WHAT TO PRODUCE: Filter the entries for the word "down". Copy each line that has it.

PROVIDED RECORDS:

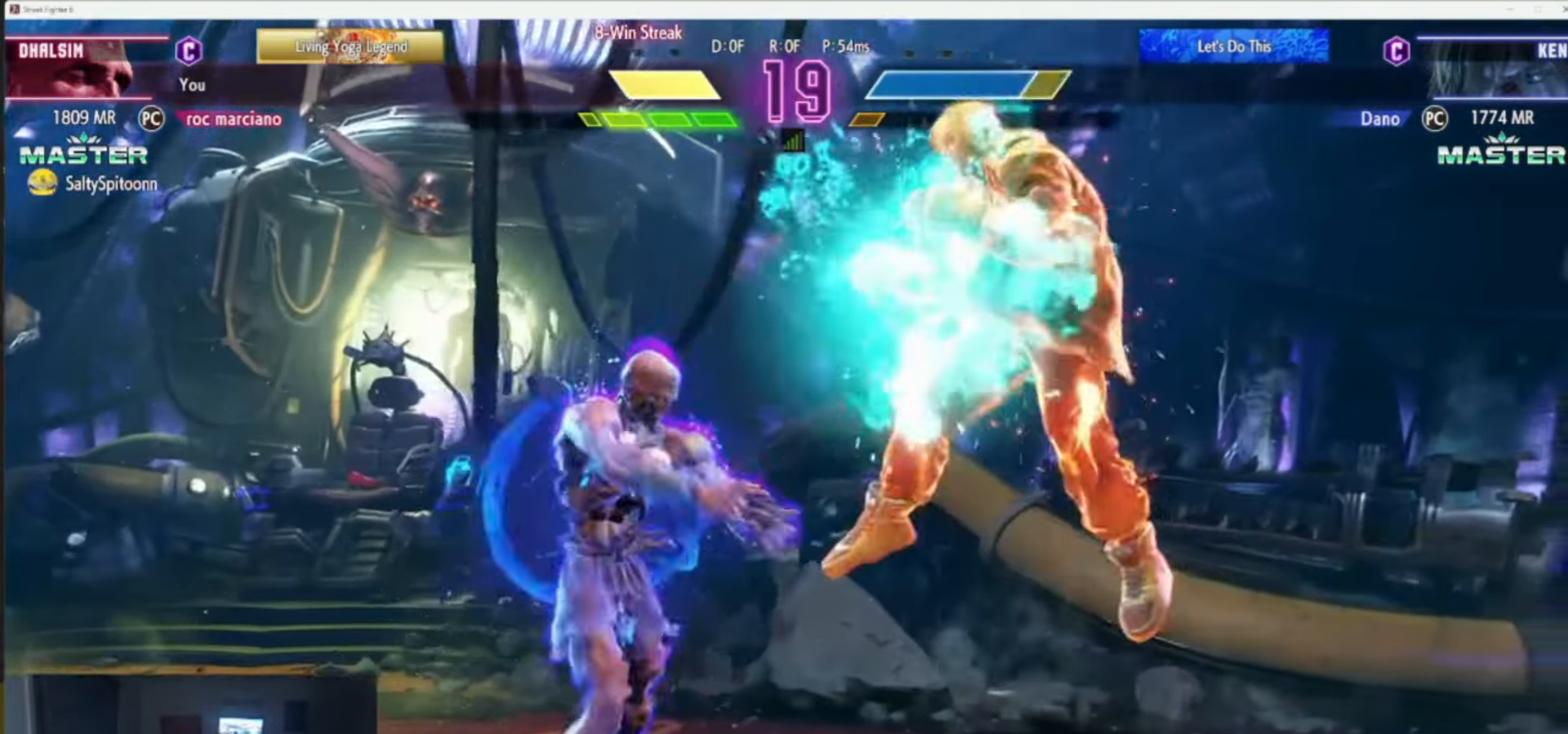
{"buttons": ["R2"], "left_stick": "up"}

==

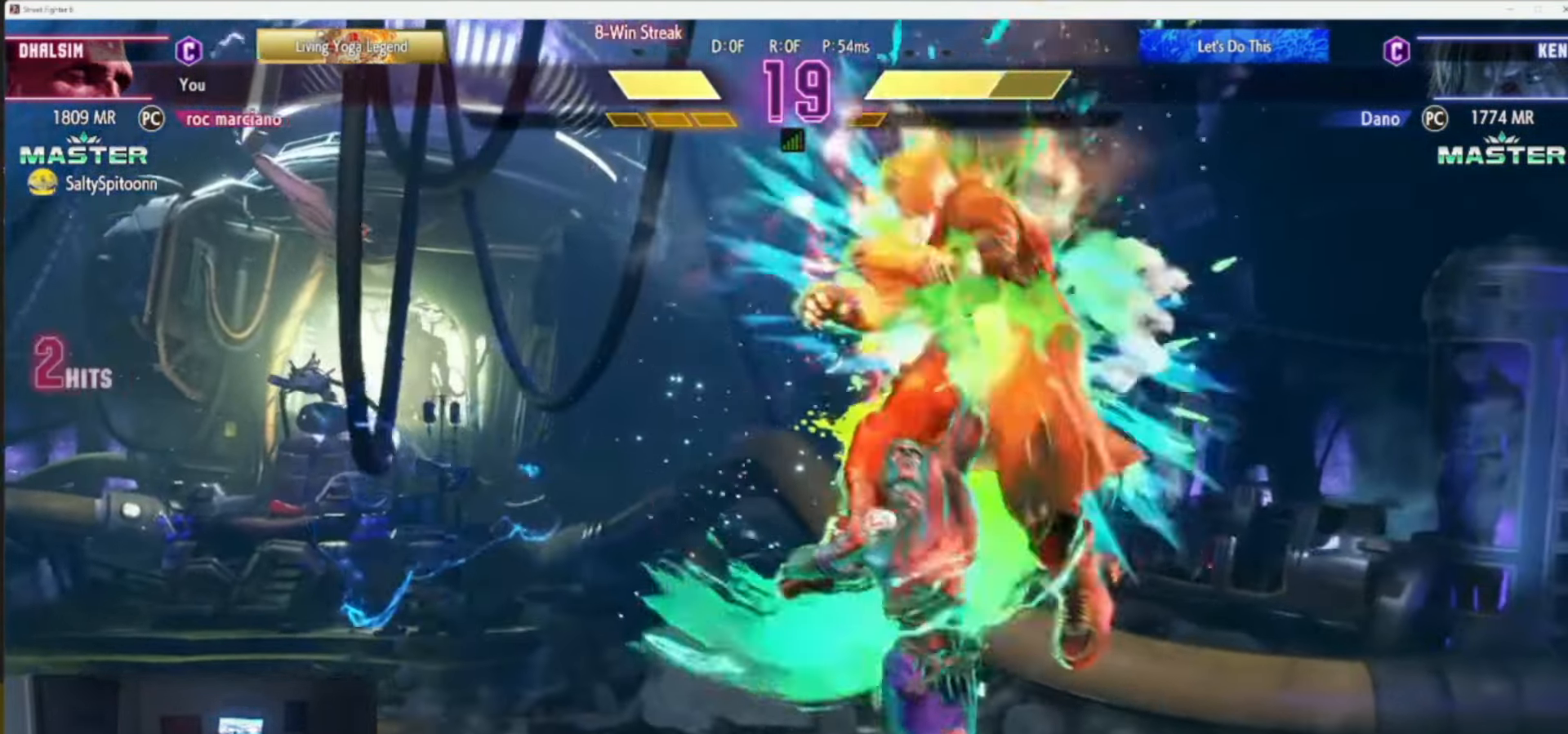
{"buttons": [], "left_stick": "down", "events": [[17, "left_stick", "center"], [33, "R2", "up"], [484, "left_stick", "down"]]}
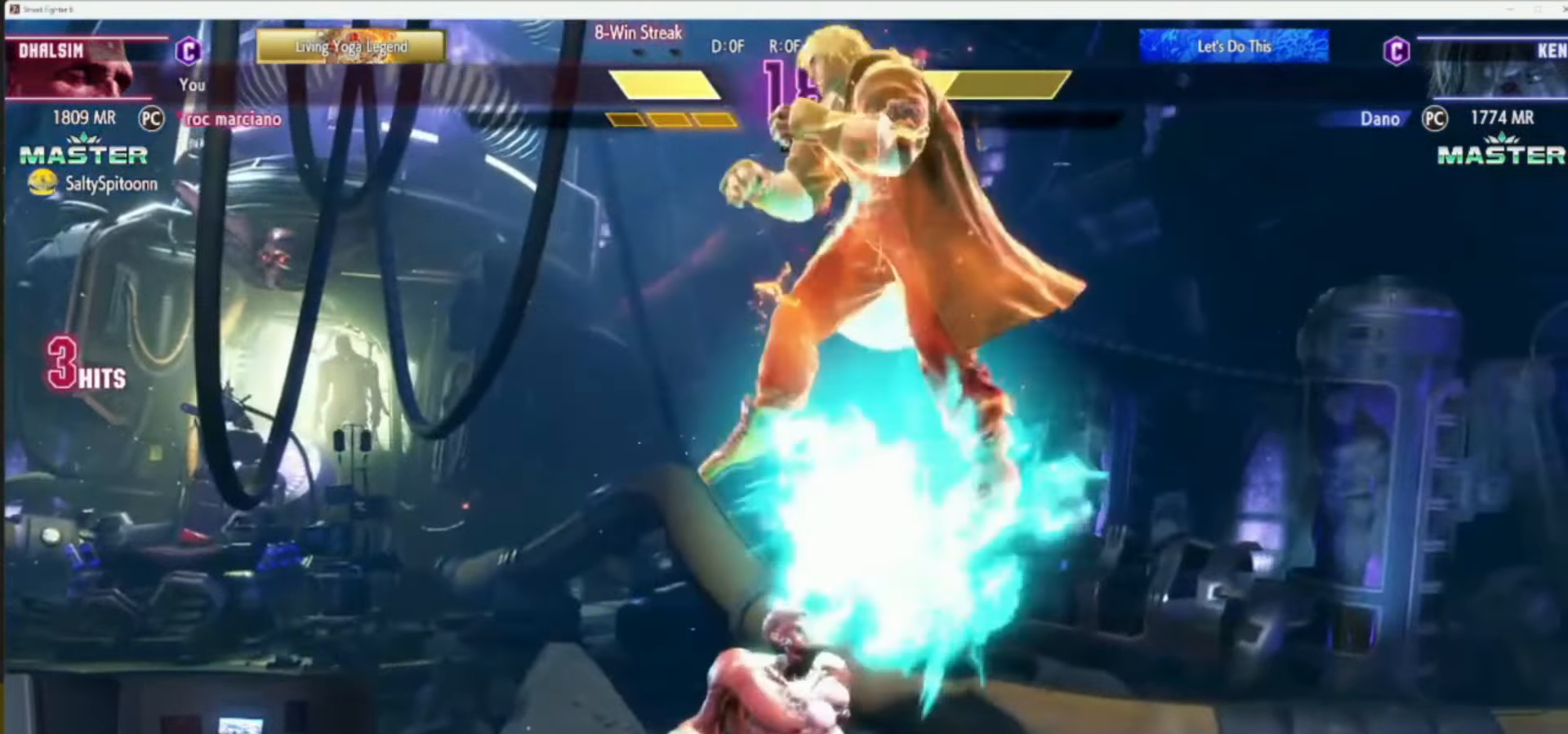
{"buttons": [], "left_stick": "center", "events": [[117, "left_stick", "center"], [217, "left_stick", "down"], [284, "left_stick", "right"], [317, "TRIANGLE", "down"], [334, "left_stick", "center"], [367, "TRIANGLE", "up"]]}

COMPLETED EXERCISE:
{"buttons": [], "left_stick": "down", "events": [[17, "left_stick", "center"], [33, "R2", "up"], [484, "left_stick", "down"]]}
{"buttons": [], "left_stick": "center", "events": [[117, "left_stick", "center"], [217, "left_stick", "down"], [284, "left_stick", "right"], [317, "TRIANGLE", "down"], [334, "left_stick", "center"], [367, "TRIANGLE", "up"]]}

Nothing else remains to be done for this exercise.